"Voilà plus de huit semaines qu’étudiants et enseignants de la Sorbonne sont interdits de travailler. Des piquets de bloqueurs empêchent l’accès aux salles et aux amphis. Ceux qui voudraient enseigner, ceux qui voudraient étudier, assistent impuissants et atterrés à la déchéance d’une université qui leur était chère. Ils cherchent à comprendre comment on en est arrivé là.
Nous sommes en pleine crise économique, et sans doute à la veille de désastres plus grands encore. Nous entrons dans un temps qui sera celui des démagogues. Dans des circonstances aussi périlleuses, il était du devoir des enseignants d’aider leurs étudiants à se construire intellectuellement et moralement, afin de les équiper pour les épreuves futures. Au lieu de cela, nous les voyons en grand nombre donner l’exemple de la dérive idéologique la plus extrême, nous les voyons persuader les étudiants de sacrifier un semestre d’études, de dissiper leur temps dans des AG volubiles et stériles. Ces militants qui reprochent constamment au gouvernement son autisme semblent vivre dans un monde protégé totalement déconnecté des dures réalités d’aujourd’hui.
Mais le plus étonnant n’est pas là. Ce qui surprend plus que tout, c’est la passivité de ceux qui ne participent pas à l’entraînement idéologique des fanatiques, c’est le consentement à subir des humiliations, à s’abaisser, à se soumettre. Des groupes de gardes rouges ne se gênent pas pour apostropher les professeurs, pour fouiller leurs cartables (n’iraient-ils pas enseigner en cachette ?), pour les insulter. Et les enseignants encaissent ces procédés sans broncher, sans se rebeller, sans oser protester.

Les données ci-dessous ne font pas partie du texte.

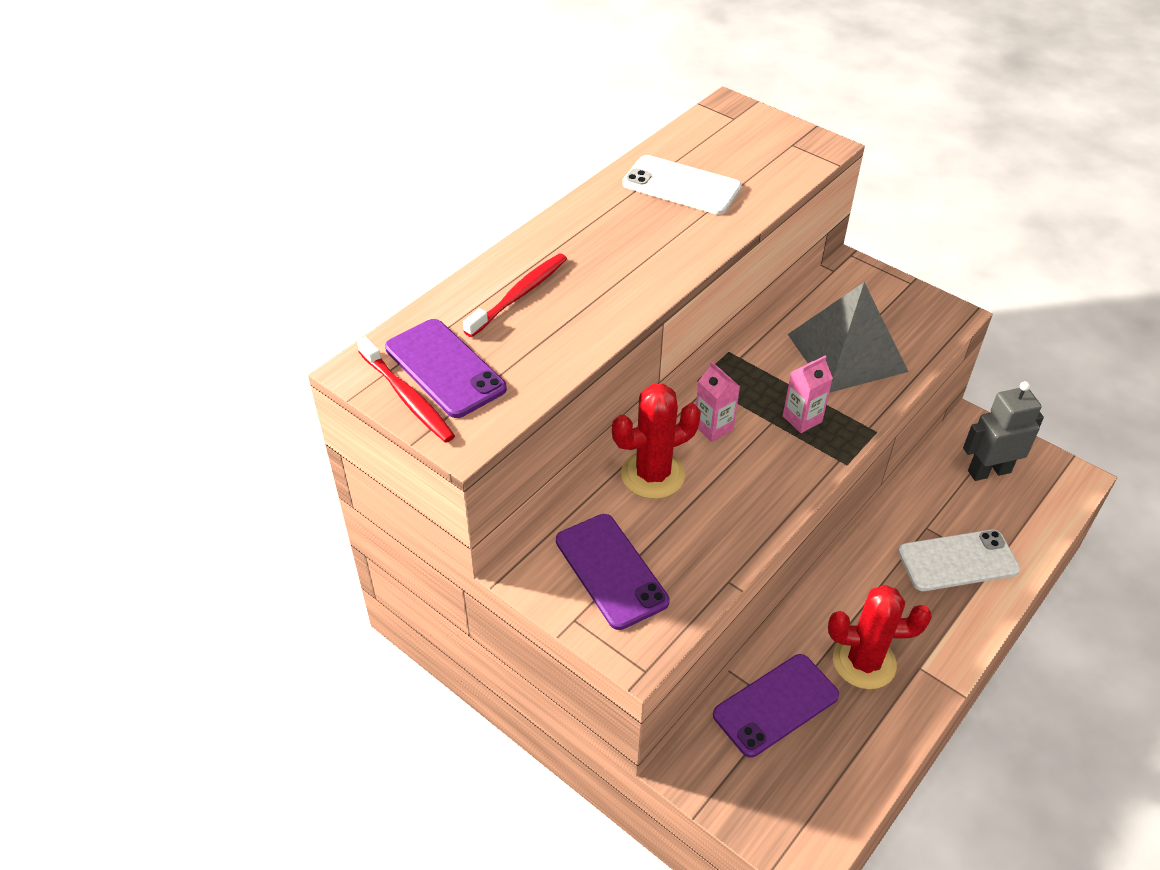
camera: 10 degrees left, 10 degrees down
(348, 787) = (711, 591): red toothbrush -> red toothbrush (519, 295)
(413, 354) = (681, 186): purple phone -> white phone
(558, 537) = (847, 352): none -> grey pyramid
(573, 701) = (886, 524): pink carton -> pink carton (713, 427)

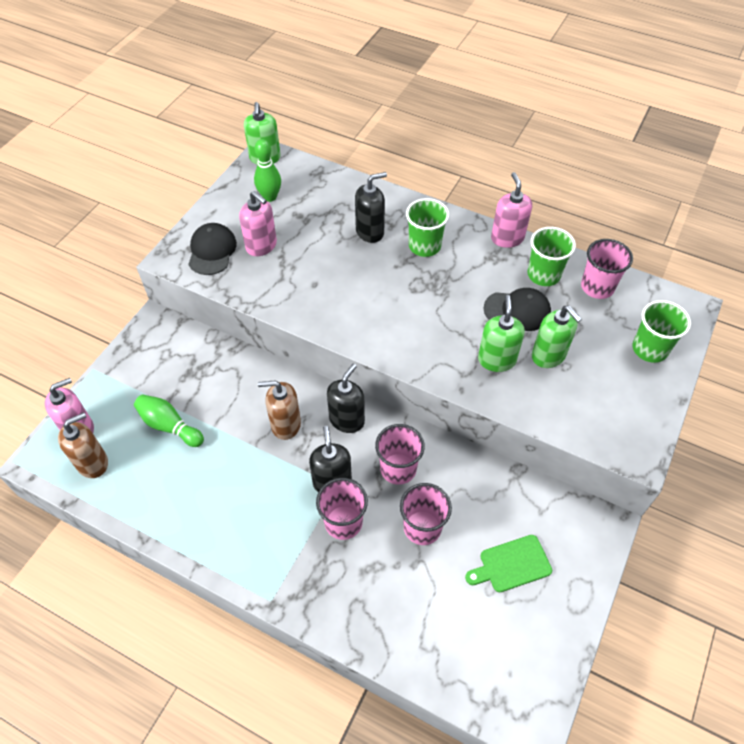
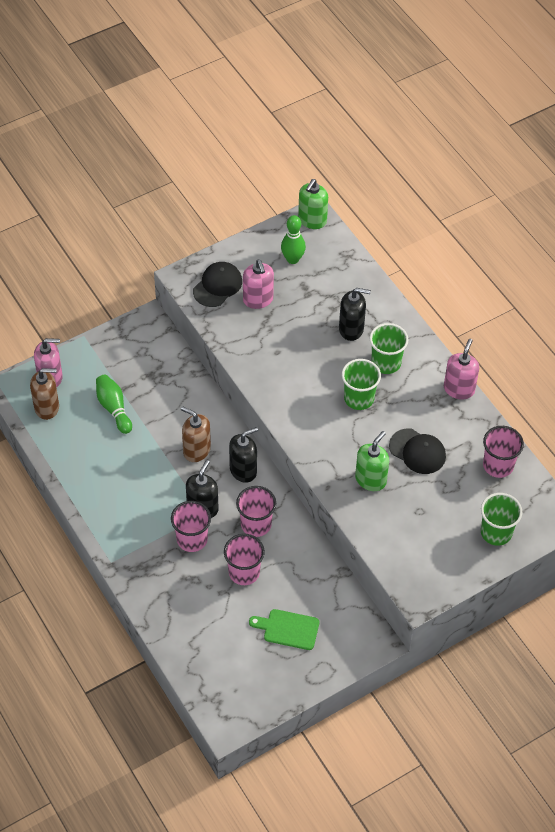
camera: 30 degrees right, 0 degrees up
(543, 275) = (463, 434): green cup -> green cup (359, 398)
(548, 355) = (413, 497): green soap dispenser -> none

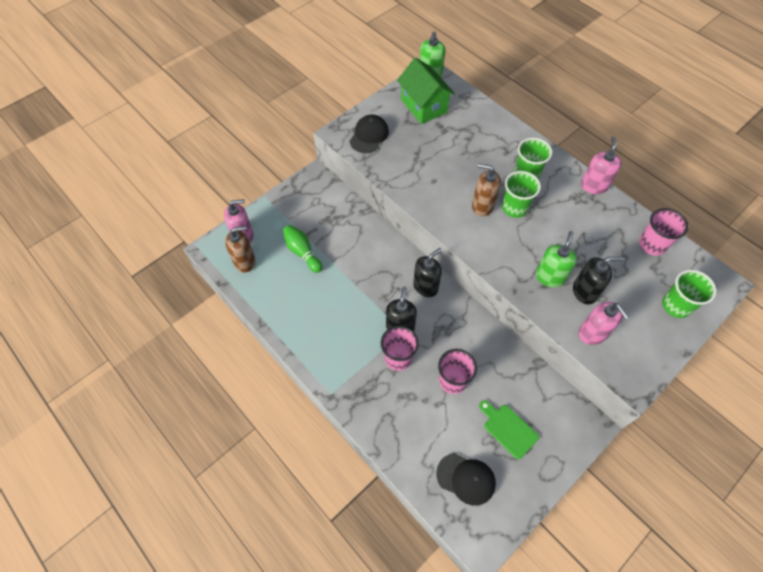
camera: 10 degrees left, 5 degrees up
(196, 450) = (381, 276): brown soap dispenser -> brown soap dispenser (482, 206)
(256, 524) = (450, 333): pink cup -> none
(258, 300) = (405, 141): pink soap dispenser -> pink soap dispenser (592, 333)
(288, 629) = (508, 429): green cutting board -> green cutting board turned 45 degrees clockwise
(292, 259) = (424, 106): green bowling pin -> green house
(351, 329) = (489, 152): black soap dispenser -> black soap dispenser (584, 292)
(417, 451) = (580, 244): black cap -> black cap (466, 478)

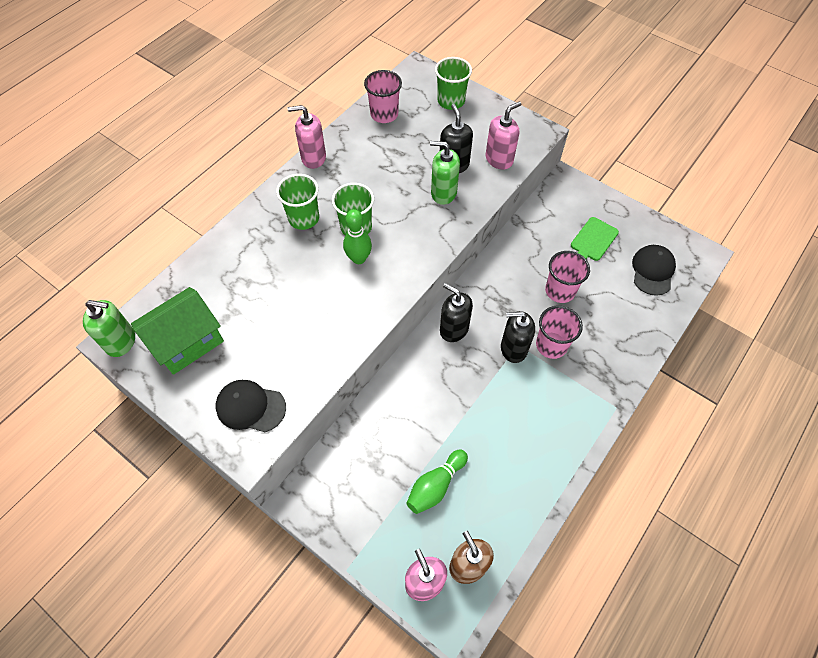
camera: 100 degrees left, 0 degrees up
(482, 206) = (359, 258): brown soap dispenser -> green bowling pin

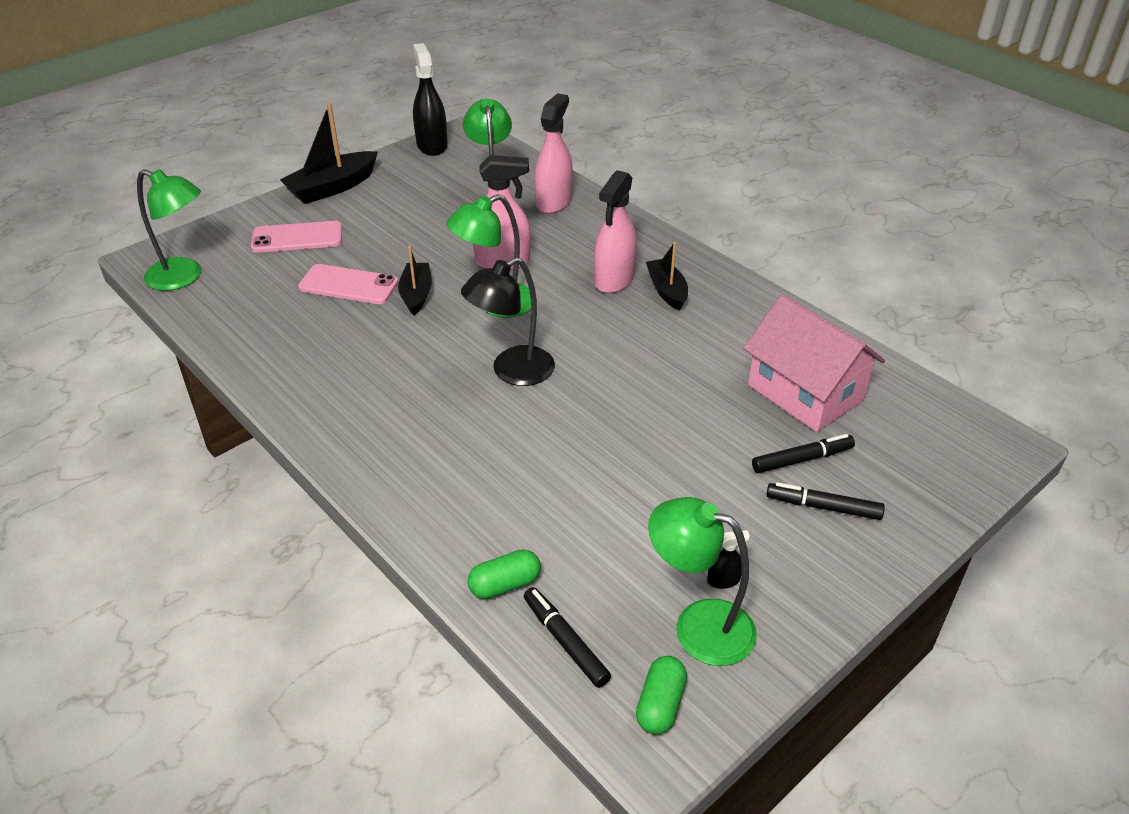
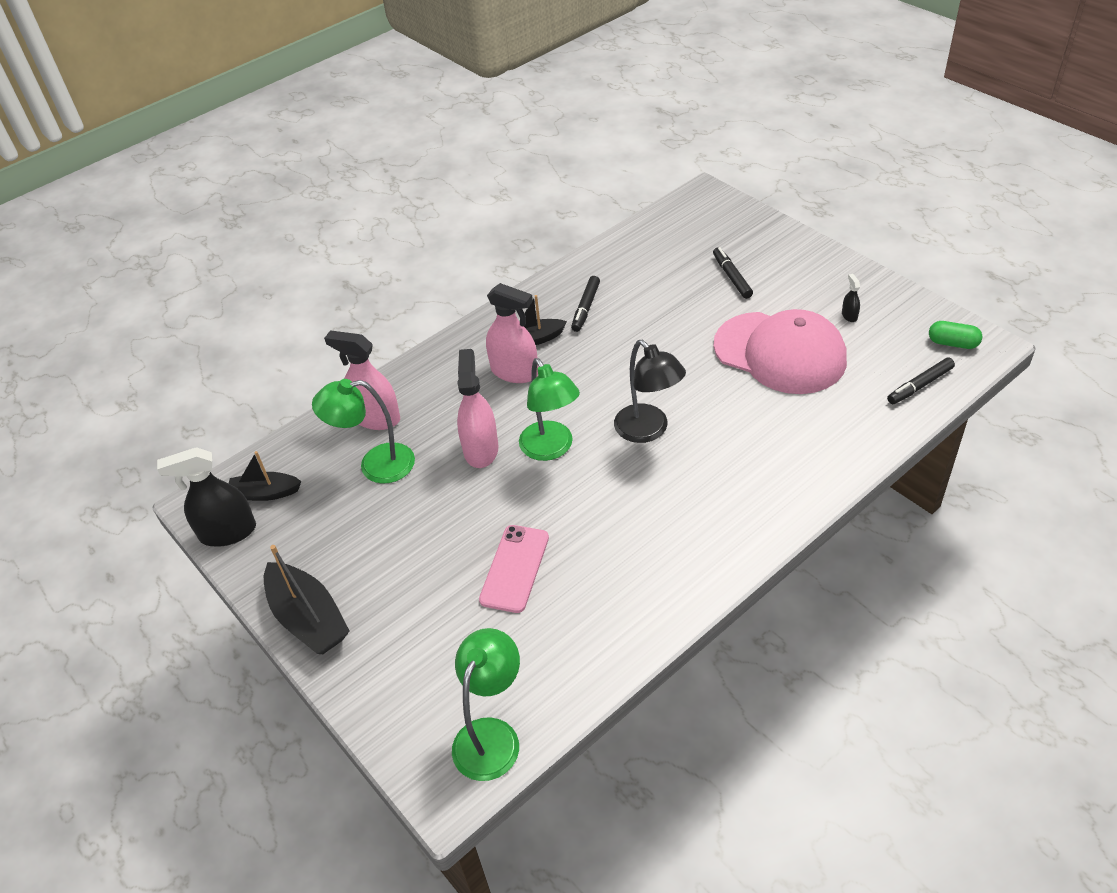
camera: 85 degrees left, 5 degrees up
(297, 238) = (417, 634): pink phone -> none
(416, 295) = (534, 509): black boat -> black boat (265, 493)
(505, 584) = (881, 418): green capsule -> none
(640, 494) = (780, 353): none -> pink cap
(698, 626) = (889, 327): green lamp -> none
(805, 392) = (661, 271): pink house -> none
(823, 507) = (775, 270): black marker -> black marker (585, 308)

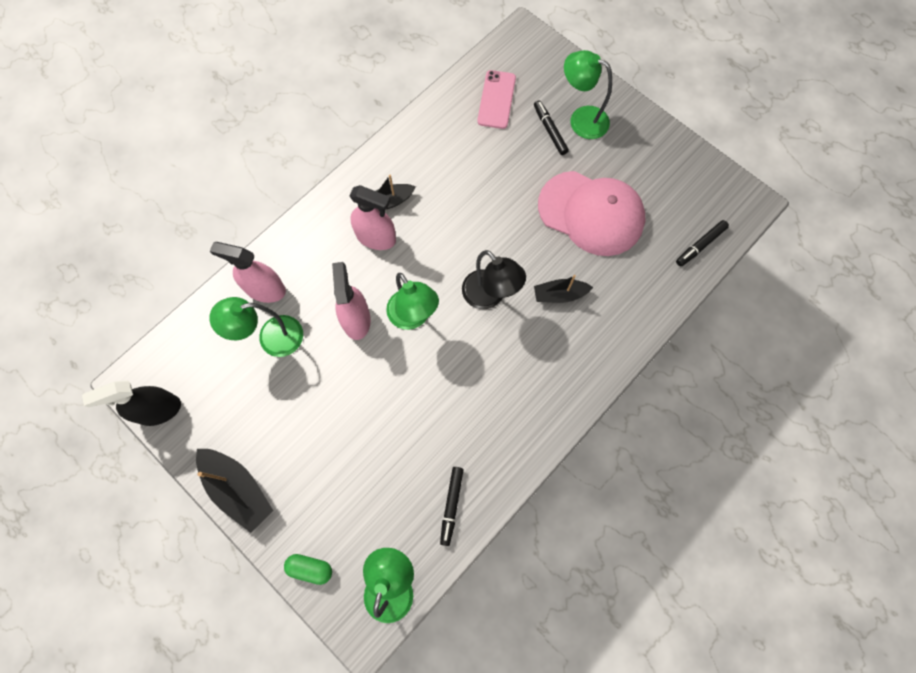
camera: 10 degrees left, 25 degrees up
(265, 493) = (183, 369): black boat -> black boat (559, 295)
(514, 568) = (394, 435): pink phone -> pink phone (496, 99)
(585, 308) = (430, 166): black marker -> black marker (451, 505)
(770, 267) = (581, 119): none -> green lamp
(849, 315) = (646, 172): black spray bottle -> none
(952, 343) = (726, 201): green capsule -> green capsule (310, 568)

Comment expliquer cette acceptation résignée de la violence, ces abdications devant des violations flagrantes du droit ? Comment comprendre cette propension à justifier l’inadmissible ? La raison tient à mon sens à la vieille tradition jacobine enracinée en France. Un comportement de gangster, comme la séquestration des patrons, les coupures sauvages de gaz ou le blocage des universités, bénéficie toujours d’une grande complaisance dans les media et dans l’opinion pourvu qu’il se camoufle derrière une rhétorique de lutte des classes et de revendication. La violence est sanctifiée par la mythologie de gauche. Ceux qui éprouvent des réticences intimes devant l’usage de la force justifié par l’idéologie se sentent vaguement coupables. Ils critiquent les formes prises par la lutte, sans s’opposer à son principe. Ce qui manque en France, c’est la claire conscience du droit. Or sans cette claire conscience il ne peut y avoir ni courage ni résistance. La Sorbonne est en train de mourir de ce mal français".